• TEXT SHOWN:
....
Onkologie. 2011:5(1):16-22
Breast cancer is the most common malignant disease in women accounting for 23 % of all female malignancies. In 2007, its incidence in
the Czech Republic exceeded 120 cases per 100,000 women, placing the country among those with the highest detection rates for this
condition. Despite an ever-increasing incidence, the mortality rates for breast cancer show a stable or even slightly decreasing trend
because of the availability of modern diagnostic and therapeutic modalities (1).
Total mastectomy and complete axillary lymph node dissection was a traditional therapeutic approach throughout the twentieth century.
This therapeutic strategy was derived from Halsted‘s belief that breast cancer was a localized disease which could be managed with
radical (or super-radical) locoregional therapy (2, 3).
At present, there is no doubt about the primary systemic nature of breast malignancies and the approach to treatment of this condition
has changed substantially. There is a clear trend towards less radical surgery. Ablations have been largely replaced by breast-conserving
procedures, usually followed by adjuvant radiotherapy; the proportion of these partial procedures is further increasing due to the use of neoadjuvant
therapy. Currently, sentinel lymph node biopsy (SLNB) is a widely accepted standard for early breast cancer in axillary surgery.
....
• PROVIDED MATERIAL:
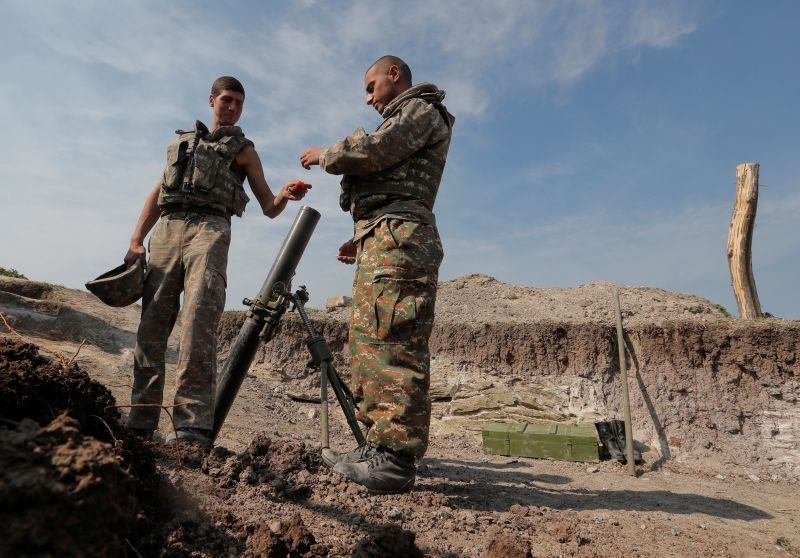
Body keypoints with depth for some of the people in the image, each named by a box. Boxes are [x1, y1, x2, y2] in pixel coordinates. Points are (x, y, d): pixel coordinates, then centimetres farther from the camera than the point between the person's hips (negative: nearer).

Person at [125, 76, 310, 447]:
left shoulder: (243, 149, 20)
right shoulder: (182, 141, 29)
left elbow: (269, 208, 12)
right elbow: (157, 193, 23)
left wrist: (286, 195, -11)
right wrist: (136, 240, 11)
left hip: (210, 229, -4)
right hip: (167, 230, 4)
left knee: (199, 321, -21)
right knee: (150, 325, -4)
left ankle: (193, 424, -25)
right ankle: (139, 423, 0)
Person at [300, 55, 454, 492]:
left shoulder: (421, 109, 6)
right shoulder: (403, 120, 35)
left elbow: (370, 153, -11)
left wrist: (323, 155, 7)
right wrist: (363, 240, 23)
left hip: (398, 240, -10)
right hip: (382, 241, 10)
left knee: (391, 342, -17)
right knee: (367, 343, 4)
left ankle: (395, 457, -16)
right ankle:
....
• DIRECTIONS: Copy word for word the passage of the breast cancer text that starts at "Onkologie. 2011:5(1):16-22" and stops after "the twentieth century.".

• EXERCISE OUTPUT:
Onkologie. 2011:5(1):16-22
Breast cancer is the most common malignant disease in women accounting for 23 % of all female malignancies. In 2007, its incidence in
the Czech Republic exceeded 120 cases per 100,000 women, placing the country among those with the highest detection rates for this
condition. Despite an ever-increasing incidence, the mortality rates for breast cancer show a stable or even slightly decreasing trend
because of the availability of modern diagnostic and therapeutic modalities (1).
Total mastectomy and complete axillary lymph node dissection was a traditional therapeutic approach throughout the twentieth century.